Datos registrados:
>>>

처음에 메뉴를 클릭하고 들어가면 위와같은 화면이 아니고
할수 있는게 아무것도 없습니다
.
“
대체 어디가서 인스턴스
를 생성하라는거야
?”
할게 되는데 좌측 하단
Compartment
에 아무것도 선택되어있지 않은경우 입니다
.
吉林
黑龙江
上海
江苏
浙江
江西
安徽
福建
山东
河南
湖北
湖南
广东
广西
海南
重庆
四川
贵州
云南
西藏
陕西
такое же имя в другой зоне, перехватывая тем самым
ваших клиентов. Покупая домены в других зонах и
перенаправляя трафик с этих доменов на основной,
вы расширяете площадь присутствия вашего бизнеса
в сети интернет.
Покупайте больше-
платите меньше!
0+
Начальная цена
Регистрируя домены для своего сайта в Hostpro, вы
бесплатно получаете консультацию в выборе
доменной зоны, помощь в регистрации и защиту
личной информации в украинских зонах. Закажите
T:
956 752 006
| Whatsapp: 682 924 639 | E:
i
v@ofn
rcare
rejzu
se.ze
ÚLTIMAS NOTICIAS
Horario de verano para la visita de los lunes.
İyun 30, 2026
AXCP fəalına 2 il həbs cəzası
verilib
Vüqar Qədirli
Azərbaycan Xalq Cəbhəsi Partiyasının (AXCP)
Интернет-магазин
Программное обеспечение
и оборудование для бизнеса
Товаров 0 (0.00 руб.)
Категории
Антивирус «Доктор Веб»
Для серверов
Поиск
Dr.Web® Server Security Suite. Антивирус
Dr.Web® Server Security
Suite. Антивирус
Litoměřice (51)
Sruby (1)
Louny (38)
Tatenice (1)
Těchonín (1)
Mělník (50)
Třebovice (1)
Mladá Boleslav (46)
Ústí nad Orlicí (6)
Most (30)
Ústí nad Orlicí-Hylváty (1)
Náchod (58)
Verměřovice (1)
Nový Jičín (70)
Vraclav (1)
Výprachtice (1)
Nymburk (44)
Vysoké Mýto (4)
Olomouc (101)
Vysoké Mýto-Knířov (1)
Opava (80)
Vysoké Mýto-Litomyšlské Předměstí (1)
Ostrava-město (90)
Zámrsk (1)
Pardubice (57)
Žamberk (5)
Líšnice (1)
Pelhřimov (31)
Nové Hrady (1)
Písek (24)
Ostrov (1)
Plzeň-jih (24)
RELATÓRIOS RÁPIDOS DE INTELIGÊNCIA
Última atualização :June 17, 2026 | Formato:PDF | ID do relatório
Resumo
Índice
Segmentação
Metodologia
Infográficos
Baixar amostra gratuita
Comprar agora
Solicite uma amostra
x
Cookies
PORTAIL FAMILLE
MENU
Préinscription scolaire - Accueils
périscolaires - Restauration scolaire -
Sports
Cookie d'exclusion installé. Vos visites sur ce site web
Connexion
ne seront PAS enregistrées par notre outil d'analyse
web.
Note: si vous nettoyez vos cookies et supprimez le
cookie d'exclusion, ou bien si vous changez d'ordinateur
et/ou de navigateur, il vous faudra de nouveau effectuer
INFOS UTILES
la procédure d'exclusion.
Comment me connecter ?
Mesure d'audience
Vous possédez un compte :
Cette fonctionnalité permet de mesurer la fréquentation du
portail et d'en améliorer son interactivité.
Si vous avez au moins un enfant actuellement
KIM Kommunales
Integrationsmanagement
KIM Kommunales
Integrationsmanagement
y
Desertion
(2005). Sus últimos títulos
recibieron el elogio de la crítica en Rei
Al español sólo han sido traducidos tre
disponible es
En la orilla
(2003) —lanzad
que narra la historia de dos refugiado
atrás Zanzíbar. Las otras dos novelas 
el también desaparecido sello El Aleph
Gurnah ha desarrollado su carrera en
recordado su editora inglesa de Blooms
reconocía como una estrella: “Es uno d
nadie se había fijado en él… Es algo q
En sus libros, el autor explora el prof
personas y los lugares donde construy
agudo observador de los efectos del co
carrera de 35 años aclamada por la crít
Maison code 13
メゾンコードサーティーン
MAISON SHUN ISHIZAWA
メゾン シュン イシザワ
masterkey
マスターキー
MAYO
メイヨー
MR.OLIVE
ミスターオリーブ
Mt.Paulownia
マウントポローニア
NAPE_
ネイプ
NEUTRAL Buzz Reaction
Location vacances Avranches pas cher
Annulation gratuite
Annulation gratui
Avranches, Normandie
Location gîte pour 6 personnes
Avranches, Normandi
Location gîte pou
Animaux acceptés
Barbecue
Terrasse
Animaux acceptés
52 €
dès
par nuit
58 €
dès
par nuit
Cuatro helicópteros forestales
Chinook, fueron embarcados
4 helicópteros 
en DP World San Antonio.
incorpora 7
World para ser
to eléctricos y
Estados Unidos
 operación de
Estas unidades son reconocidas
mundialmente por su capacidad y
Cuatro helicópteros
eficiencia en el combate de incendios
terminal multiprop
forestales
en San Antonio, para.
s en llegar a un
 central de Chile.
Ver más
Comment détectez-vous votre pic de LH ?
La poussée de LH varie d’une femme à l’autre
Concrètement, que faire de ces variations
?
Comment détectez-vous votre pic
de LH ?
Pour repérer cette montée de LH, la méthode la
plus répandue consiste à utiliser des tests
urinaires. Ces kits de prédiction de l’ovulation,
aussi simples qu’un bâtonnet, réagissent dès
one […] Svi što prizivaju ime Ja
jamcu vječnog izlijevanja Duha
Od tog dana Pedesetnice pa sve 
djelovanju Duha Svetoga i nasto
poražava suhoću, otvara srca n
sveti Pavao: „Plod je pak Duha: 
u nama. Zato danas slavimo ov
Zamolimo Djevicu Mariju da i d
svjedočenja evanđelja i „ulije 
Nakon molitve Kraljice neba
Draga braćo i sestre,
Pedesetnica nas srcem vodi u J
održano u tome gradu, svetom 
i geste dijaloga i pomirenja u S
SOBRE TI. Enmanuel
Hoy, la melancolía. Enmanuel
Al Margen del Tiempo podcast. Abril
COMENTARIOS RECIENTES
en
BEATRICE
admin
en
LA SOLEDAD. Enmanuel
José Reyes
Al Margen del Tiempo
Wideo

<<<

Extrae de las entradas anteriores cada línea que contenga la palabra "Annulation", teniendo en cuenta las mayúsculas y minúsculas.

Área de respuesta:
Annulation gratuite
Annulation gratui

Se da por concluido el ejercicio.